= Nicola Chester =

British nature writer

Nicola Chester is a British nature writer. She is a regular columnist in The Guardian and in the RSPB's magazine, and has written a memoir On Gallows Down.

==Life and education==
Chester is from a working-class family: her father was a firefighter and her mother an assistant in local government. She applied to an agricultural college to study game and wildlife conservation management, but was told that the course was for gamekeepers and all gamekeepers were men. She spent a year working on a horse ranch in Canada, and then returned to England and studied English literature at King Alfred's College, now the University of Winchester, supporting herself with part-time jobs. She is a former school librarian. She and her family are tenants in an estate worker's cottage in the North Wessex Downs.

==Writing career==

Chester won the BBC Wildlife Magazines award for nature writing in 2003, and was then offered a column in the RSPB's magazine Nature's Home. She has been one of the writers of The Guardians "Country Diary" since 2019. She also writes for BBC Countryfile Magazine.

Her Otters (2014, Bloomsbury: ISBN 978-1472903860) was the first book in the RSPB's Spotlight series.

Her memoir On Gallows Down: Place, Protest and Belonging (2021, Chelsea Green: ISBN 978-1645021162) won the 2021 Richard Jefferies Award, was shortlisted for the 2022 Wainwright Prize for Nature Writing, and was included in BBC Countryfile Magazine's "best nature and countryside books of 2021". It takes its name from Gallows Down, on which Combe Gibbet stands, above her home village of Inkpen in West Berkshire.

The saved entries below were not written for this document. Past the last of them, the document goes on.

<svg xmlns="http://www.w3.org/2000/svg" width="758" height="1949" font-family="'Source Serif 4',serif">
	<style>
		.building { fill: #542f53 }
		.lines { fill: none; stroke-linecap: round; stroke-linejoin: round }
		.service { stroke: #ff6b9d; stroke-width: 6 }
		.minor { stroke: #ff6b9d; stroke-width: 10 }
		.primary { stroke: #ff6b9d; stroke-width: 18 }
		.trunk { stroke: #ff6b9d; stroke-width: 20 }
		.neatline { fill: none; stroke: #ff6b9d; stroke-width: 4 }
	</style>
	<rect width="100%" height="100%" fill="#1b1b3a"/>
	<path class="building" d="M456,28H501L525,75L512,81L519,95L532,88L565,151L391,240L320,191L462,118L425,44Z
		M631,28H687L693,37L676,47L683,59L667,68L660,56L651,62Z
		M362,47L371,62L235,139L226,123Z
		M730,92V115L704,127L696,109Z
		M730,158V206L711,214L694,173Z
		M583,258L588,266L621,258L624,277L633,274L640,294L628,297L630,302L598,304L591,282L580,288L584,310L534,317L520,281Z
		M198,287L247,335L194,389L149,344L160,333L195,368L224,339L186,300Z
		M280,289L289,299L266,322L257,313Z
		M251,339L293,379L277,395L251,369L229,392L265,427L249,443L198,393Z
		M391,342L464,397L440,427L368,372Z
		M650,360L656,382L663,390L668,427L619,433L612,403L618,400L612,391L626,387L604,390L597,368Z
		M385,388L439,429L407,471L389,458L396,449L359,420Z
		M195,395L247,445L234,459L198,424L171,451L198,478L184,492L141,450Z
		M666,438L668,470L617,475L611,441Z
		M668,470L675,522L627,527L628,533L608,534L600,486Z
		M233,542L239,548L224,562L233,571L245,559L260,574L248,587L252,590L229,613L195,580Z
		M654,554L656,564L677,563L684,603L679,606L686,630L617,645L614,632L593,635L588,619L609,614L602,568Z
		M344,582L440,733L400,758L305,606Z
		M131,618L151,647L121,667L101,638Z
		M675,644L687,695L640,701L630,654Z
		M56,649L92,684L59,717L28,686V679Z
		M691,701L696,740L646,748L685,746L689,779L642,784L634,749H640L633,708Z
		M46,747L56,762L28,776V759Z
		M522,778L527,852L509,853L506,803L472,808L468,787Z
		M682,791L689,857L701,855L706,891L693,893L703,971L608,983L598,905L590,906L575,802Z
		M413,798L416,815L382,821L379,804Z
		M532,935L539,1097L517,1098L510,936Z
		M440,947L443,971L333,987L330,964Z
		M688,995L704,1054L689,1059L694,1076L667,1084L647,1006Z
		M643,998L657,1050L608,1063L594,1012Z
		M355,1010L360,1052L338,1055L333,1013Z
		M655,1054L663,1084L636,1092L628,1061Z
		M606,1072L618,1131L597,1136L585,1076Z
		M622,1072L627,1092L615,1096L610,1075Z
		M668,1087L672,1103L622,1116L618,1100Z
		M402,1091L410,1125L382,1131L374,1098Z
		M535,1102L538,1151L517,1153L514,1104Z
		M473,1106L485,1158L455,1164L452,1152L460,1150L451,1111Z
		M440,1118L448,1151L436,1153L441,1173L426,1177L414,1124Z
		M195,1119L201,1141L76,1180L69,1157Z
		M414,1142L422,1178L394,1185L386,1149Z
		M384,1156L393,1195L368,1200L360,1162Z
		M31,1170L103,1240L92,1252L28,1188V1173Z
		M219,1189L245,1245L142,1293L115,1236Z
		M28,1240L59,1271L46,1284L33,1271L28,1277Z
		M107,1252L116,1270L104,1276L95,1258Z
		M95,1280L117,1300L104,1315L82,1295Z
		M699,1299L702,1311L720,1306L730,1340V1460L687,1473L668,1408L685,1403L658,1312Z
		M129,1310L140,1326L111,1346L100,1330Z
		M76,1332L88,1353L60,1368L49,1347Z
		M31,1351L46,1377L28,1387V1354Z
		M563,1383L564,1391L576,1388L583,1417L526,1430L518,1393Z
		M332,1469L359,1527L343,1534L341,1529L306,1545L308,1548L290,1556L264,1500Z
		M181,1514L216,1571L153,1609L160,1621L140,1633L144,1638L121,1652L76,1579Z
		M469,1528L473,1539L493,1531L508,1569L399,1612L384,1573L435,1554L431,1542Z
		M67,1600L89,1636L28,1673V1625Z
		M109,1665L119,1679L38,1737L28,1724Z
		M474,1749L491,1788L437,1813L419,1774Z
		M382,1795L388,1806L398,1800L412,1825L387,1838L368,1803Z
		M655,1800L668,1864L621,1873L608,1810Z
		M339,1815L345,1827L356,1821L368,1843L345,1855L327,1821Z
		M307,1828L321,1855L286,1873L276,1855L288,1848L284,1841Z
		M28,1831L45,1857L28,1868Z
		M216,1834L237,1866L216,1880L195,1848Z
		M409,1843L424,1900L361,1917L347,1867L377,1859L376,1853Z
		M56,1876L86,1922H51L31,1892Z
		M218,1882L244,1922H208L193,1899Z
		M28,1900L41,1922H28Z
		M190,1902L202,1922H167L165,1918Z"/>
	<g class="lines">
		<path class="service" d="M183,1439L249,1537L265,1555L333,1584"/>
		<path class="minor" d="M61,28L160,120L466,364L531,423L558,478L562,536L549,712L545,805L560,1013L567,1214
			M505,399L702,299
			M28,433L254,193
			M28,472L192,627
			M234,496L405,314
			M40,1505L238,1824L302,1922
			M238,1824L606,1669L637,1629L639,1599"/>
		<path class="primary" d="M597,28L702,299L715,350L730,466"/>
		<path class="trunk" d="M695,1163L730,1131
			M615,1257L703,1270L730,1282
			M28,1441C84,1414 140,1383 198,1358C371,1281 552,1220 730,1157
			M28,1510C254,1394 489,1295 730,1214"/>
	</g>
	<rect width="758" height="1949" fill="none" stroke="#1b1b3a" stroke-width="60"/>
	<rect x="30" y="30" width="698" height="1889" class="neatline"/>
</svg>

A reviewer in The Sociological Review describes it as "an autobiographical account of how a white working-class woman has, at times, struggled to maintain a sense of belonging and acceptance in rural England" and says that as well as being part of the genre of "new nature writing" it is also "about gender and social class in the English countryside".

In 2024 she was appointed as one of the judges of the inaugural Climate Fiction Prize.

Ghosts of the Farm: Two Women’s Journeys Through Time, Land and Community, by Chester, was published by Chelsea Green in September 2025. The book was shortlisted for the Richard Jefferies Award for Nature Writing, 2026, and was a Spectator Book of the Year.